(Stored data entries)
↓↓↓

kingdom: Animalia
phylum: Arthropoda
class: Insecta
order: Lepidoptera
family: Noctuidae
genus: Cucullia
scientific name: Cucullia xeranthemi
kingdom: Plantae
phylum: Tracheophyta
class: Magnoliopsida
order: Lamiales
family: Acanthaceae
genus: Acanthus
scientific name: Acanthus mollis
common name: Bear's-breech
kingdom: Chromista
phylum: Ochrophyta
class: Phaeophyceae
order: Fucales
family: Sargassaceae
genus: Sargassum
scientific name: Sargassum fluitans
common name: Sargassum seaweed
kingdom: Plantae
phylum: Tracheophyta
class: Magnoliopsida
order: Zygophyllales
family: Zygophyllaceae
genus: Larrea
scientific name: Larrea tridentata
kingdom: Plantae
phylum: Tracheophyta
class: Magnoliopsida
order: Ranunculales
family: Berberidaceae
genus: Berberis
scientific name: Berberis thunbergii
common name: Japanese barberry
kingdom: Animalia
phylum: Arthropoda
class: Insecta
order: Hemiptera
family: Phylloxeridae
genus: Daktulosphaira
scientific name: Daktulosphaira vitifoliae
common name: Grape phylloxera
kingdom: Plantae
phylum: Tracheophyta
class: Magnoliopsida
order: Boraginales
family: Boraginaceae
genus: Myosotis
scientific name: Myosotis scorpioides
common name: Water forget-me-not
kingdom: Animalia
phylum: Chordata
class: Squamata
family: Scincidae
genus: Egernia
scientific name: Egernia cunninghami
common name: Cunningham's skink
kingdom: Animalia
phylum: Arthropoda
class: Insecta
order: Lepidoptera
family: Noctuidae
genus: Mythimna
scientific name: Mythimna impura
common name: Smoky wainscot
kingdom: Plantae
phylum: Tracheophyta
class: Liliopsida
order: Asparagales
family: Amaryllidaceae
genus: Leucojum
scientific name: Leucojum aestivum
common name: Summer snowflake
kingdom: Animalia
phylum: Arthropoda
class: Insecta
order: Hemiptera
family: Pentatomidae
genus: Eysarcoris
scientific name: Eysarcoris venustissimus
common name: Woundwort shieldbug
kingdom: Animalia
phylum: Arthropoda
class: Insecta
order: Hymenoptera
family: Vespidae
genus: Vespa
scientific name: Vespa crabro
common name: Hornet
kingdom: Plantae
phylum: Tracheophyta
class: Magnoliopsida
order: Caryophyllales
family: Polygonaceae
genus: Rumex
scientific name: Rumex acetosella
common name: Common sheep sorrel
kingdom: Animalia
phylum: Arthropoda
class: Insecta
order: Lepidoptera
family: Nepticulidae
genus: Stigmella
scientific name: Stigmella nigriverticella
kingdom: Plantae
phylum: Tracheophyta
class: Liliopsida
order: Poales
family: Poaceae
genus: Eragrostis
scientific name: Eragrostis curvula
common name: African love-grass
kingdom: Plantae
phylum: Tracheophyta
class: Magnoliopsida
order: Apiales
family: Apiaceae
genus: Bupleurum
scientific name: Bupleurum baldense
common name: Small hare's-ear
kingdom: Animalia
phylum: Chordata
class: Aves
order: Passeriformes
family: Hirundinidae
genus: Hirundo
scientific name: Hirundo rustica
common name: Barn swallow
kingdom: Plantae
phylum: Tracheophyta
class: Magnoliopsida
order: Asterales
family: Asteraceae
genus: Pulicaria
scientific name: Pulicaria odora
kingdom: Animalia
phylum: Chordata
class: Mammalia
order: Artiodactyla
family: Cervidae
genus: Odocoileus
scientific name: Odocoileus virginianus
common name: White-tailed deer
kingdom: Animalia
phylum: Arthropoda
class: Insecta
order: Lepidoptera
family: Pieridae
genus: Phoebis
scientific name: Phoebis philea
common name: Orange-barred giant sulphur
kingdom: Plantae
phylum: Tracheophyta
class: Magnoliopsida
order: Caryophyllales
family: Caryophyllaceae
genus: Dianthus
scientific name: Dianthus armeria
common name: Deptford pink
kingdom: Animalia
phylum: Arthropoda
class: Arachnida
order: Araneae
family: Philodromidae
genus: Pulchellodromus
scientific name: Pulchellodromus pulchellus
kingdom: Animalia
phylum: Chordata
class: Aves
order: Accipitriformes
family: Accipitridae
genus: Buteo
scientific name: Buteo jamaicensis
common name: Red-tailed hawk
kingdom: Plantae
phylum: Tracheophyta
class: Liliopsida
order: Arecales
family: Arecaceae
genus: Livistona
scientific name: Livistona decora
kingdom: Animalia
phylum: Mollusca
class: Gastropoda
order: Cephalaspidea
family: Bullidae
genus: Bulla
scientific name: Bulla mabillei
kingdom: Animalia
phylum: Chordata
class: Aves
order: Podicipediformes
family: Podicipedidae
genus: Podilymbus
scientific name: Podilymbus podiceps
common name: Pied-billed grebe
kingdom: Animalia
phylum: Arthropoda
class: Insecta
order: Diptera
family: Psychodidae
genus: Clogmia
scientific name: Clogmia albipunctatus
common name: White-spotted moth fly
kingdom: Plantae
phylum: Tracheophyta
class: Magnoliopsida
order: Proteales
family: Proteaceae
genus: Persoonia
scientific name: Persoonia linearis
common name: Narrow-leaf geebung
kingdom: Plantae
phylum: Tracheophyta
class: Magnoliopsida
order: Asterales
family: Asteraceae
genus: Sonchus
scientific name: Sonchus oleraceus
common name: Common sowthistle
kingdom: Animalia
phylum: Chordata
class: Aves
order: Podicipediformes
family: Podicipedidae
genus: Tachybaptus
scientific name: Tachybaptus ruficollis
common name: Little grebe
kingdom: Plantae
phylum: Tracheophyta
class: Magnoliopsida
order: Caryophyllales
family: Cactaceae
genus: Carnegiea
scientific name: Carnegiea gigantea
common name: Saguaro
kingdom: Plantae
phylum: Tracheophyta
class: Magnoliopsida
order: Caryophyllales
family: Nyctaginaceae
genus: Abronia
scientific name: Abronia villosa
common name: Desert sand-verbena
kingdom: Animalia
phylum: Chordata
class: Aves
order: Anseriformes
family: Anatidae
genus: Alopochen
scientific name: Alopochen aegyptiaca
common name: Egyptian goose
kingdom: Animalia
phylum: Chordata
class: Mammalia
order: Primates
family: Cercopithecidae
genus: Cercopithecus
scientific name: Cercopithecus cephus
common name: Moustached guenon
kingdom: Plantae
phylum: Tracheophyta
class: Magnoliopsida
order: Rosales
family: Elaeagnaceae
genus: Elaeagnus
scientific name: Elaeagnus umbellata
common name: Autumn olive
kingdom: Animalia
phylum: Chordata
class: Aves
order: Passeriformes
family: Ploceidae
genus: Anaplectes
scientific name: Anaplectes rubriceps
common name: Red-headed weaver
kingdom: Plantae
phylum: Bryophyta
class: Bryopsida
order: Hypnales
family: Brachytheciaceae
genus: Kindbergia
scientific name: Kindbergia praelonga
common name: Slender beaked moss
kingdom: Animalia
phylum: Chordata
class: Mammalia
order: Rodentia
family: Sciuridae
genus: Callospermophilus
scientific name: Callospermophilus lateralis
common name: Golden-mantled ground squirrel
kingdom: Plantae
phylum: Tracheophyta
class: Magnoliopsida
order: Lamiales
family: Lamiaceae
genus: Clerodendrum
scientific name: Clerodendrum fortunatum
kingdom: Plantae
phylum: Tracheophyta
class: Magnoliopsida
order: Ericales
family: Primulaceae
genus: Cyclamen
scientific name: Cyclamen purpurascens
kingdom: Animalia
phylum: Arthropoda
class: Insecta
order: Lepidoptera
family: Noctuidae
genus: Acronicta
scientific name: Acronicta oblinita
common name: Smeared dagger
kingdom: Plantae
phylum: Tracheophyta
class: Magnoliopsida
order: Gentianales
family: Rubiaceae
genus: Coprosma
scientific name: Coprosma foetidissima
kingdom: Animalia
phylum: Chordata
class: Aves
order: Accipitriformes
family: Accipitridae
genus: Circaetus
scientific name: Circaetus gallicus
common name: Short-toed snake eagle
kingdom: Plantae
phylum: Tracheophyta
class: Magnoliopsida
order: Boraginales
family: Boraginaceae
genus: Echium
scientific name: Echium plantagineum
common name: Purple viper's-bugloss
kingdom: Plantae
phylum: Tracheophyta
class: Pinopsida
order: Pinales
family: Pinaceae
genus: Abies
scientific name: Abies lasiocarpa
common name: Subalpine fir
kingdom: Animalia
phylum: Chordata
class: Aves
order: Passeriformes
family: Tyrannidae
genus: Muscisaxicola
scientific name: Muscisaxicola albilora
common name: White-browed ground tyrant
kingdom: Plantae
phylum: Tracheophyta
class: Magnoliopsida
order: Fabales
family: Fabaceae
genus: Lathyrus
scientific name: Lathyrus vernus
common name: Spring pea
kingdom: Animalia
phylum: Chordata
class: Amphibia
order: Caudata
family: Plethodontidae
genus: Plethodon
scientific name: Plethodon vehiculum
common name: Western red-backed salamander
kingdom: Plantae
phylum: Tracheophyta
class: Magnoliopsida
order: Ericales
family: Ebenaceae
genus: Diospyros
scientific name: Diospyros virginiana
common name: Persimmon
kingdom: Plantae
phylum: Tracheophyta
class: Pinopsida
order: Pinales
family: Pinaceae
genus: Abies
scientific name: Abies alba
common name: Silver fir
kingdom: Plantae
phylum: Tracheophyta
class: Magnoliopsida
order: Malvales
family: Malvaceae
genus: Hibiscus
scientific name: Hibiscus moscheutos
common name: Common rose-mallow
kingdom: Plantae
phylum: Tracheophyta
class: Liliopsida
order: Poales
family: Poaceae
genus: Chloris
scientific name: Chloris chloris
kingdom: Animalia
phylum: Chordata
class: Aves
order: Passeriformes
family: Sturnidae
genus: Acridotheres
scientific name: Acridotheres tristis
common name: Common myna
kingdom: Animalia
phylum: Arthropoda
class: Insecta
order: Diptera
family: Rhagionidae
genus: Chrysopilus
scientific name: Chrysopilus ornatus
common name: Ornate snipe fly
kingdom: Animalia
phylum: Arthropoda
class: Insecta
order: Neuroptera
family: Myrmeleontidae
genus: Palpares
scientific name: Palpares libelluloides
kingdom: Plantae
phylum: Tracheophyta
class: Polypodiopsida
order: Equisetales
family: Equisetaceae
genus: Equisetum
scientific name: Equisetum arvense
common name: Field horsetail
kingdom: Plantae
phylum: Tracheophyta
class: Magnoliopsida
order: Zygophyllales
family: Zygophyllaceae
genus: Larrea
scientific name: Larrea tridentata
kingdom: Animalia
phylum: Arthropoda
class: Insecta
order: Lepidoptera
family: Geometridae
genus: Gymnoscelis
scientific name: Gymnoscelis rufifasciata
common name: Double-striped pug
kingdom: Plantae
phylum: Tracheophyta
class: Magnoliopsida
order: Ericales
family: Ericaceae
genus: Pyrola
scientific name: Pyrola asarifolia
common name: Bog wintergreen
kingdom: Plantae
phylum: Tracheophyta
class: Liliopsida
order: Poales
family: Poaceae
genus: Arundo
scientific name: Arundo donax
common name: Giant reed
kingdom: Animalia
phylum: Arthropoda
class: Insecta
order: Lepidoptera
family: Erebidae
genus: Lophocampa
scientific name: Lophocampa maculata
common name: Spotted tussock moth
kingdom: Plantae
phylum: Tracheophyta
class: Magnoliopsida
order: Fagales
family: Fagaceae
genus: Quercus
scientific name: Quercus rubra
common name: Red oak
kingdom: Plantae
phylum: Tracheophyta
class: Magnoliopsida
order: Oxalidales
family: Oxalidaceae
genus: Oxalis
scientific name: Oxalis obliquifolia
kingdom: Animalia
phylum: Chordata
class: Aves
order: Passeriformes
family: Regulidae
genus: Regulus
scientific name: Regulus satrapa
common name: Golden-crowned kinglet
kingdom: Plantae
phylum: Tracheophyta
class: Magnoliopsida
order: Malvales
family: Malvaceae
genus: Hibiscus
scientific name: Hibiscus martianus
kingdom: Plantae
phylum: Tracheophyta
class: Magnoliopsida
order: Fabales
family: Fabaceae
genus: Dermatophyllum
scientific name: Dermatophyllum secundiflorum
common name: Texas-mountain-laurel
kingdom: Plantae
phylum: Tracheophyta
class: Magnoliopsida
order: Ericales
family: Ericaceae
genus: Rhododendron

↑↑↑

Print every line of the material above, unchanged, from the line containing "scientific name: Coprosma foetidissima" through the line containing "genus: Muscisaxicola", with both of those lines included.

Reply to the task:
scientific name: Coprosma foetidissima
kingdom: Animalia
phylum: Chordata
class: Aves
order: Accipitriformes
family: Accipitridae
genus: Circaetus
scientific name: Circaetus gallicus
common name: Short-toed snake eagle
kingdom: Plantae
phylum: Tracheophyta
class: Magnoliopsida
order: Boraginales
family: Boraginaceae
genus: Echium
scientific name: Echium plantagineum
common name: Purple viper's-bugloss
kingdom: Plantae
phylum: Tracheophyta
class: Pinopsida
order: Pinales
family: Pinaceae
genus: Abies
scientific name: Abies lasiocarpa
common name: Subalpine fir
kingdom: Animalia
phylum: Chordata
class: Aves
order: Passeriformes
family: Tyrannidae
genus: Muscisaxicola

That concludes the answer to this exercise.